Finding Joint Probabilities
Divide a specific cell by the grand total.
Example using sample table:
\[P(\text{Group 1 AND Category A}) = 12/60 = 0.20.\]
Conditional Probabilities (Given a row or column)
Restrict to the given row/column first.
Example:
Among 30 Group 2 students, 22 chose Category B:
\[P(B \mid \text{Group 2}) = 22/30 = 0.733\ldots\]
Comparing Groups Using Conditional Percentages
Use proportions, not raw counts.
Example:
Even though Group 2 has more B-choosers (22 vs 18),
Group 1 has a higher proportion choosing A (12/30 vs 8/30).
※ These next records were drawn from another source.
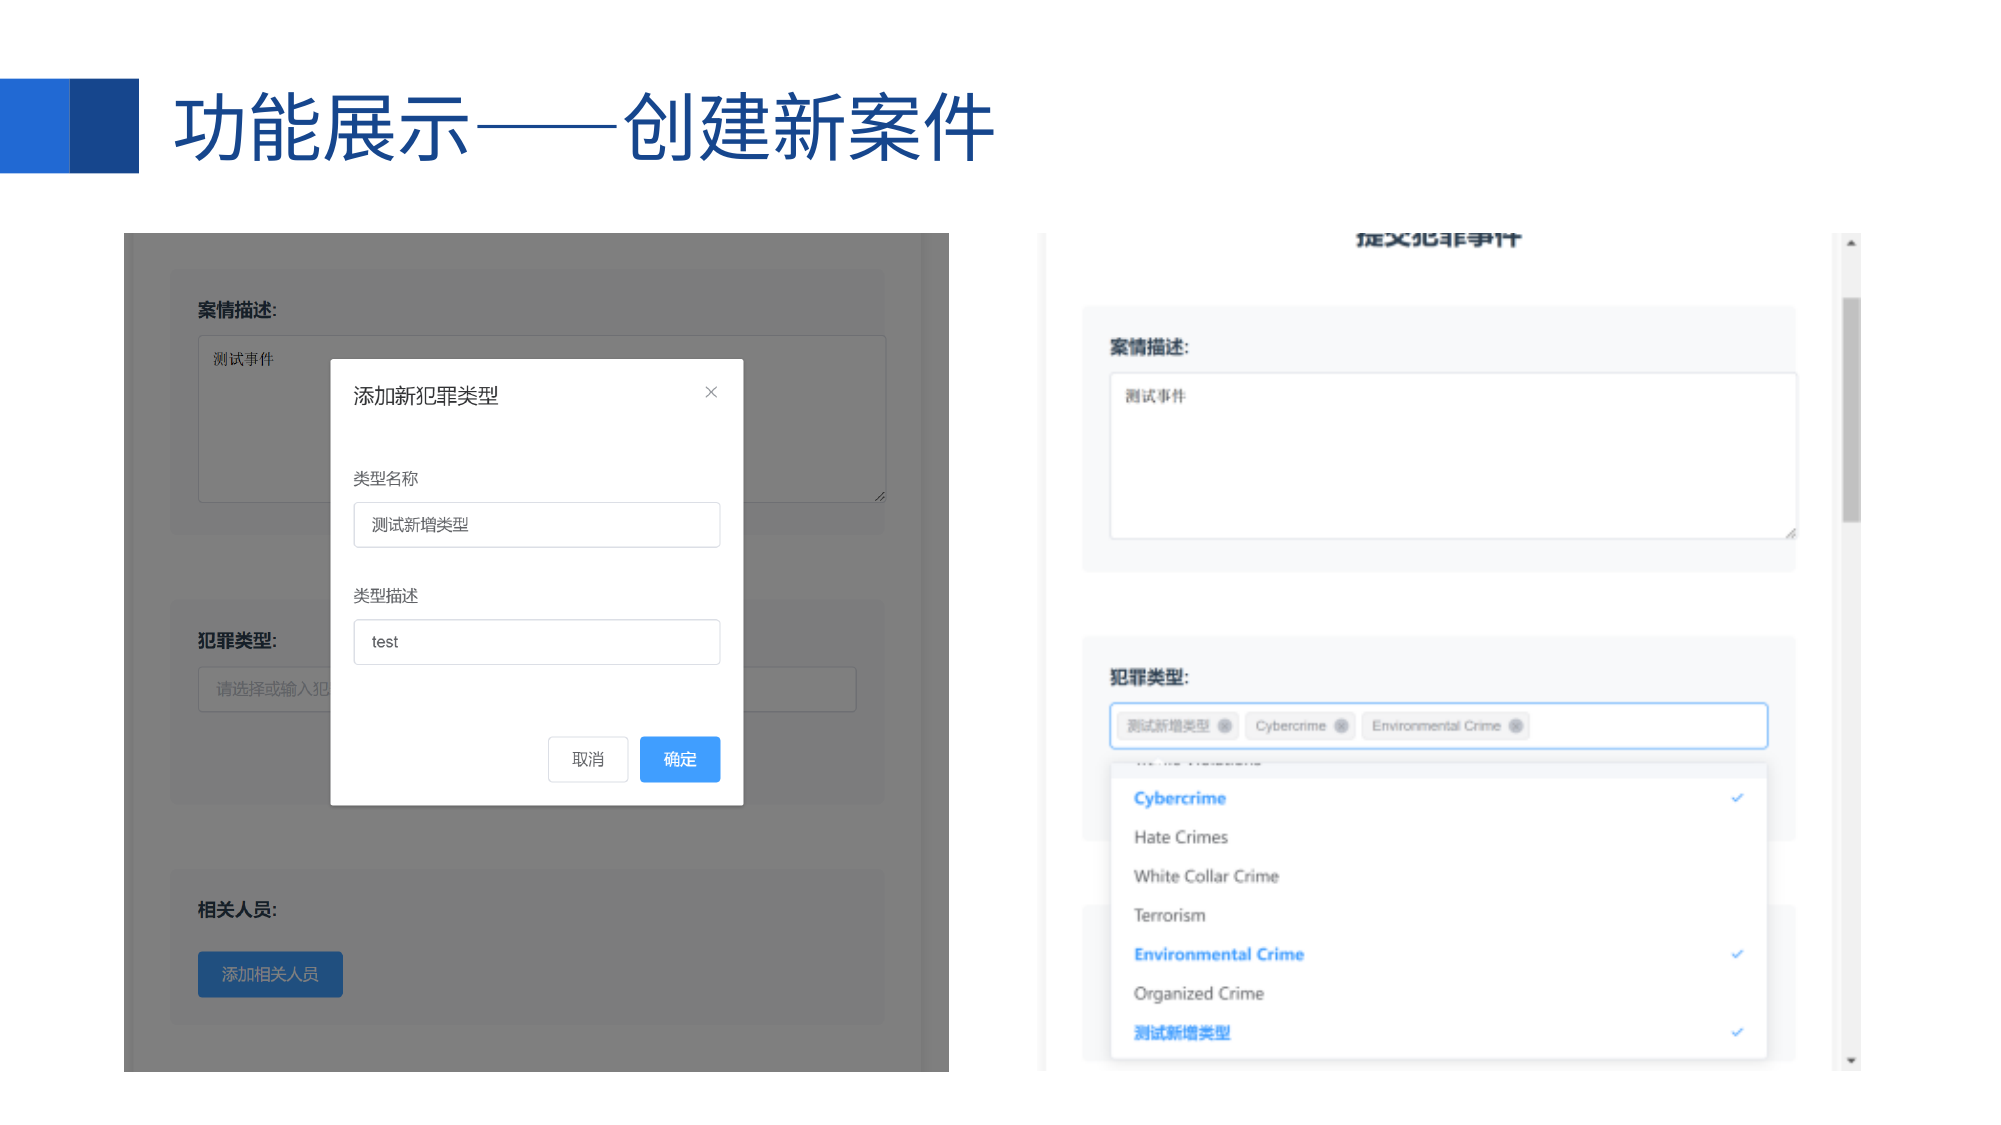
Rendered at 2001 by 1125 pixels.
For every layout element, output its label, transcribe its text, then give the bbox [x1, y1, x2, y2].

picture [1037, 233, 1861, 1072]
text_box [0, 78, 139, 174]
picture [124, 233, 949, 1072]
text_box 功能展示——创建新案件 [157, 73, 1013, 178]
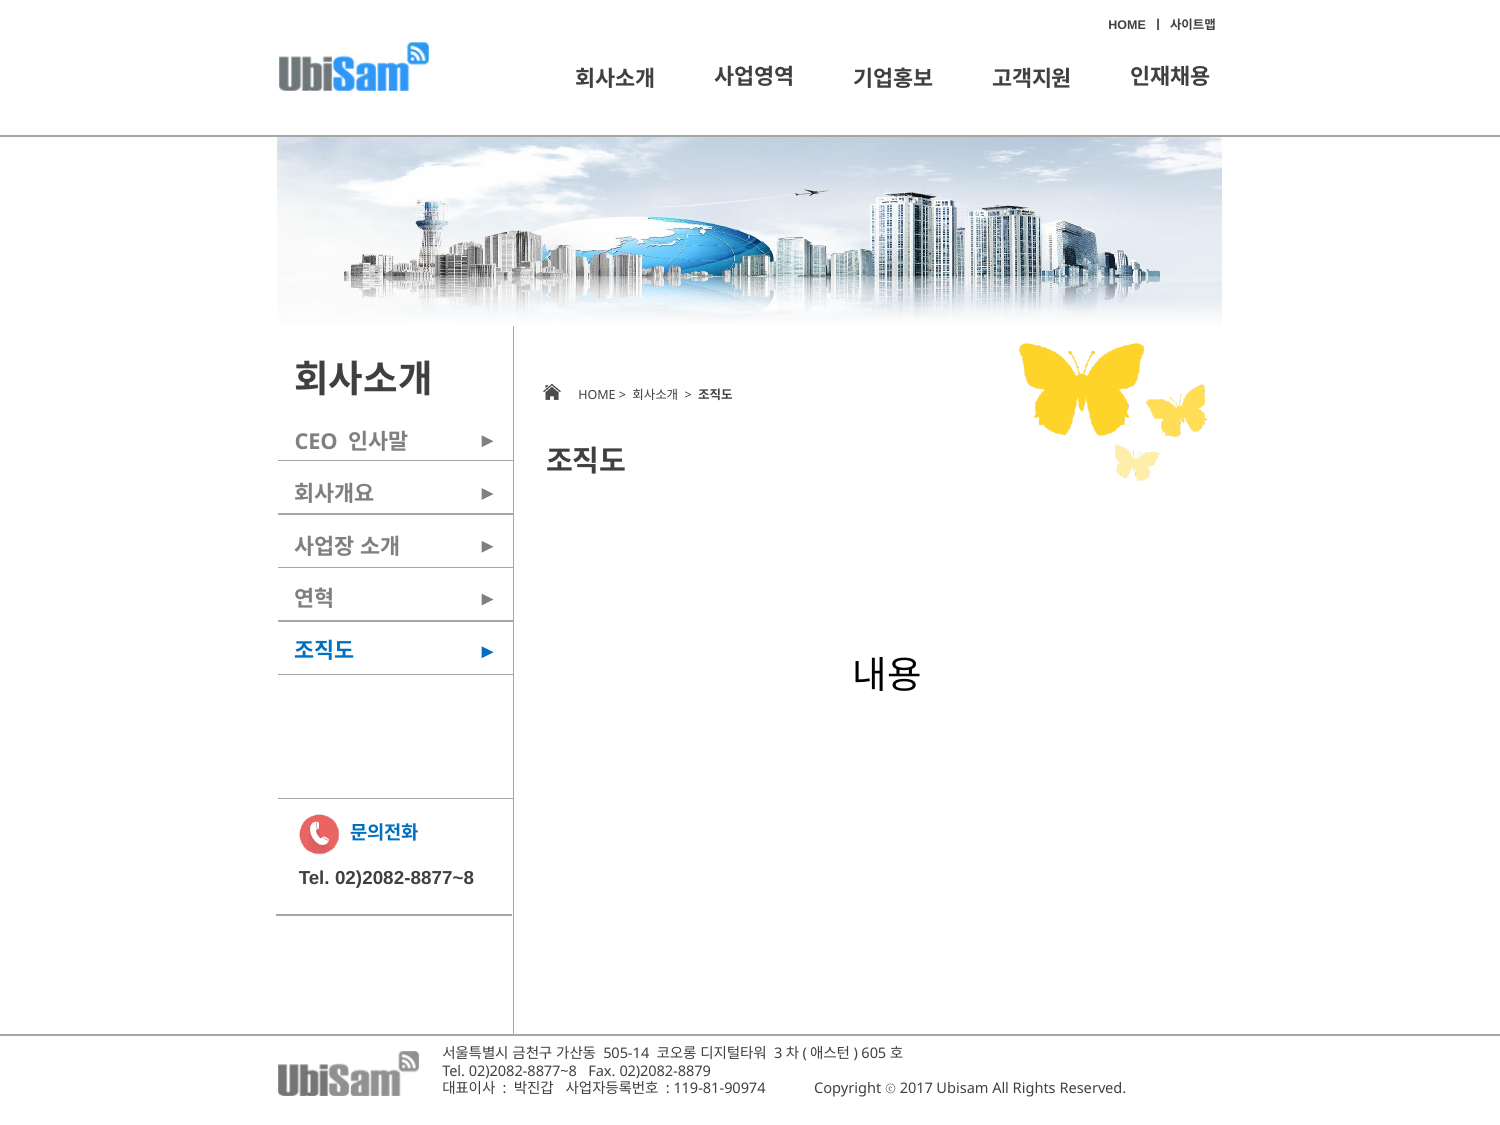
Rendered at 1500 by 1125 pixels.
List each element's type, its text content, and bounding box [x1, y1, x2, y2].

text_box 회사소개 CEO 인사말 회사개요 사업장 소개 연혁 조직도 [278, 468, 504, 513]
text_box 내용 [552, 509, 1223, 992]
text_box [479, 644, 496, 661]
text_box 회사소개 CEO 인사말 회사개요 사업장 소개 연혁 조직도 [278, 628, 504, 674]
text_box 회사소개 CEO 인사말 회사개요 사업장 소개 연혁 조직도 [278, 342, 504, 460]
text_box 인재채용 [1116, 55, 1239, 97]
text_box 회사소개 [560, 56, 684, 98]
text_box 회사소개 CEO 인사말 회사개요 사업장 소개 연혁 조직도 [278, 575, 504, 620]
text_box 고객지원 [977, 56, 1100, 98]
text_box [479, 591, 496, 608]
text_box 서울특별시 금천구 가산동 505-14 코오롱 디지털타워 3차(애스턴) 605호 Tel. 02)2082-8877~8 Fax. 02)2082-8879 대표이사 : 박진갑 사업자등록번호 : 119-81-90974 Copyright ⓒ 2017 Ubisam All Rights Reserved. [275, 1043, 1224, 1108]
picture [541, 380, 563, 403]
text_box [479, 486, 496, 502]
picture [277, 137, 1232, 496]
text_box 사이트맵 [1155, 0, 1238, 42]
text_box HOME > 회사소개 > 조직도 [563, 379, 812, 410]
picture [271, 1049, 423, 1101]
text_box HOME ㅣ [1093, 0, 1155, 42]
text_box [479, 433, 496, 450]
text_box 문의전화 Tel. 02)2082-8877~8 [283, 813, 506, 914]
text_box 조직도 [531, 435, 768, 486]
picture [277, 39, 432, 93]
picture [296, 812, 342, 857]
text_box 사업영역 [699, 55, 822, 97]
text_box 회사소개 CEO 인사말 회사개요 사업장 소개 연혁 조직도 [278, 522, 504, 567]
text_box [479, 539, 496, 555]
text_box 기업홍보 [838, 56, 961, 98]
Filling in Missing Table Entries
Use totals to work backward.
Example:
If row total = 40, entries are 12 and 18 → missing = 10.
Strategies
- Circle or highlight the “given” category for conditional problems.
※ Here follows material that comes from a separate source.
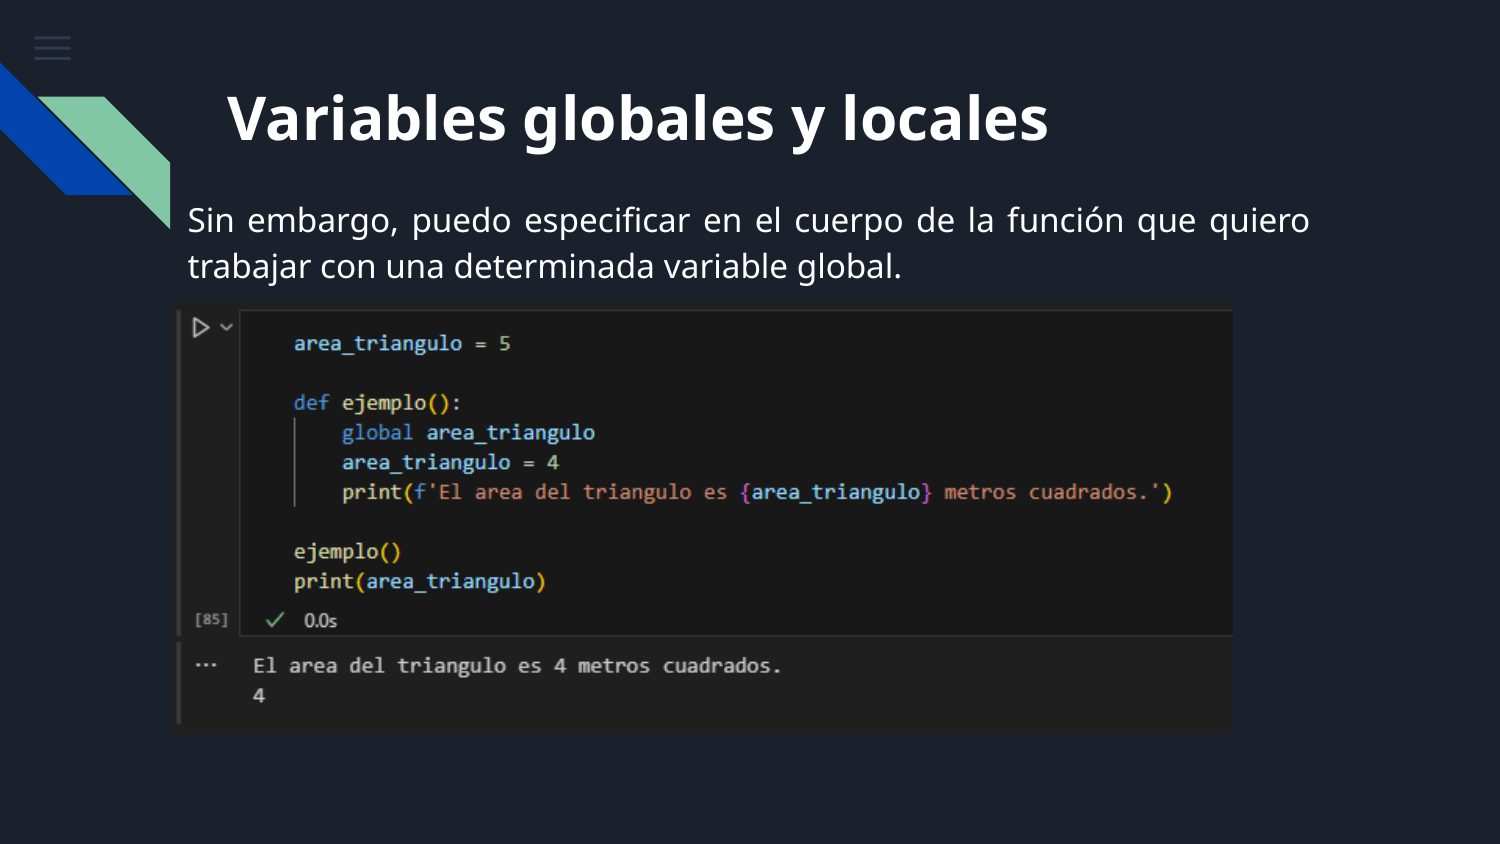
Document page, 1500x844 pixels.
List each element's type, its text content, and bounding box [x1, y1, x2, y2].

picture [172, 302, 1233, 734]
title Variables globales y locales [212, 64, 1368, 215]
list Sin embargo, puedo especificar en el cuerpo de la función que quiero trabajar con una determinada variable global. [172, 177, 1328, 280]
- Always use row/column totals (not whole-table totals) for conditional probabilities.
- Use proportions when comparing groups.
- Re-check that marginal totals match the internal cell sums.
Worked Examples
Example 1 — Conditional Probability
A table shows club participation by grade level.
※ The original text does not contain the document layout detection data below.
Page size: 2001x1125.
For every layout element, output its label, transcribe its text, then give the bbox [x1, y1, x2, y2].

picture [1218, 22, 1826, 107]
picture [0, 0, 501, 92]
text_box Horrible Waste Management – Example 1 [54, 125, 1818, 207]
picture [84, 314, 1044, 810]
If 25 juniors are in clubs out of 80 juniors total:
\[ P(\text{in club} \mid \text{junior}) = \frac{25}{80} = 0.3125 \]
Example 2 — Joint Probability
A cell count is 14 in a table with total 56 students:
\[ P(\text{that cell}) = \frac{14}{56} = \frac{1}{4} \]
Example 3 — Build a Two-Way Table
A class has 20 boys and 30 girls.
12 boys play sports; 18 girls play sports.
| Play Sports | Don’t Play | Row Total | |
|---|---|---|---|
| Boys | 12 | 8 | 20 |
| Girls | 18 | 12 | 30 |
| Column Total | 30 | 20 | 50 |
Interpretation:
- Joint freq (Girls ∧ Play): 18
- Marginal (Play): 30
- Conditional:
\[P(\text{Play} \mid \text{Boys}) = 12/20 = 0.6\]
\[P(\text{Play} \mid \text{Girls}) = 18/30 = 0.6\]
Both groups play sports at the same rate.
Common Mistakes
- Dividing by the whole table when the problem asks for a conditional.
- Comparing raw counts instead of proportions.
- Mixing up rows and columns when computing conditional probabilities.
- Forgetting to check that row/column totals match the interior cells.
Practice Problems
In a class of 40, 22 are seniors and 18 juniors. If 12 seniors work part-time, find
\[P(\text{work} \mid \text{senior}).\]A table shows 8 students who like math and science out of 50 total.
Find the joint probability.A row total is 30. Two entries are 11 and 9.
Find the missing entry.Compare:
- 15 of 25 boys play sports
- 20 of 50 girls play sports
Which group has the higher participation rate?
- 15 of 25 boys play sports
- \(12/22\)
- \(8/50 = 0.16\)
- \(30 - (11 + 9) = 10\)
- Boys: \(15/25 = 0.6\); Girls: \(20/50 = 0.4\) → Boys higher
Summary
- Two-way tables organize and compare categorical data.
- Joint = inside cell, marginal = totals, conditional = restrict first.
- SAT/ACT often test conditional probabilities and comparisons between groups.
- Read “given that” as “restrict to this row/column.”
- Compare proportions, not raw counts.
- Double-check marginal totals for consistency.